[Opening DATA FOR ANALYSIS section]
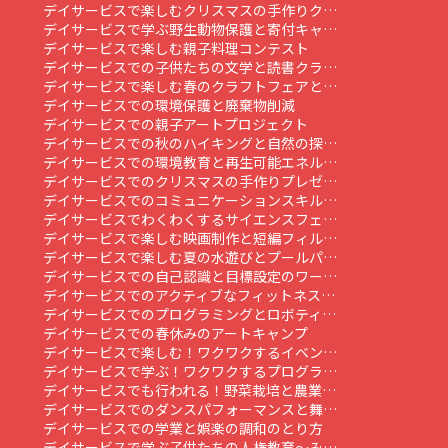
デイサービスで楽しむクリスマスの手作りク…
デイサービスで学ぶ野生動物保護と寄付キャ…
デイサービスで楽しむ親子料理コンテスト
デイサービスでの子供たちの文学と読書クラ…
デイサービスで楽しむ春のクラフトフェアと…
デイサービスでの環境保護と廃棄物削減
デイサービスでの親子アートプロジェクト
デイサービスでの秋のハイキングと自然の探…
デイサービスでの環境教育と再生可能エネル…
デイサービスでのクリスマスの手作りプレゼ…
デイサービスでのコミュニケーションスキル…
デイサービスでわくわくするサイエンスフェ…
デイサービスで楽しむ映画制作と短編フィル…
デイサービスで楽しむ夏の水遊びとプールパ…
デイサービスでの自己認識と目標設定のワー…
デイサービスでのアクティブなフィットネス…
デイサービスでのプログラミングとロボティ…
デイサービスでの春休みのアートキャンプ
デイサービスで楽しむ！ワクワクするイベン…
デイサービスで学ぶ！ワクワクするプログラ…
デイサービスでも行われる！野菜栽培と農業…
デイサービスでのダンスパフォーマンスと舞…
デイサービスでの学業と娯楽の調和のとり方
デイサービスで学ぶ子供たちの人権教育～み…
[Closing DATA FOR ANALYSIS section]
Each line, beginning at the one that contains "デイサービスでの春休みのアートキャンプ" and continuing through the end of the records, must be written out exactly, first and last included.

デイサービスでの春休みのアートキャンプ
デイサービスで楽しむ！ワクワクするイベン…
デイサービスで学ぶ！ワクワクするプログラ…
デイサービスでも行われる！野菜栽培と農業…
デイサービスでのダンスパフォーマンスと舞…
デイサービスでの学業と娯楽の調和のとり方
デイサービスで学ぶ子供たちの人権教育～み…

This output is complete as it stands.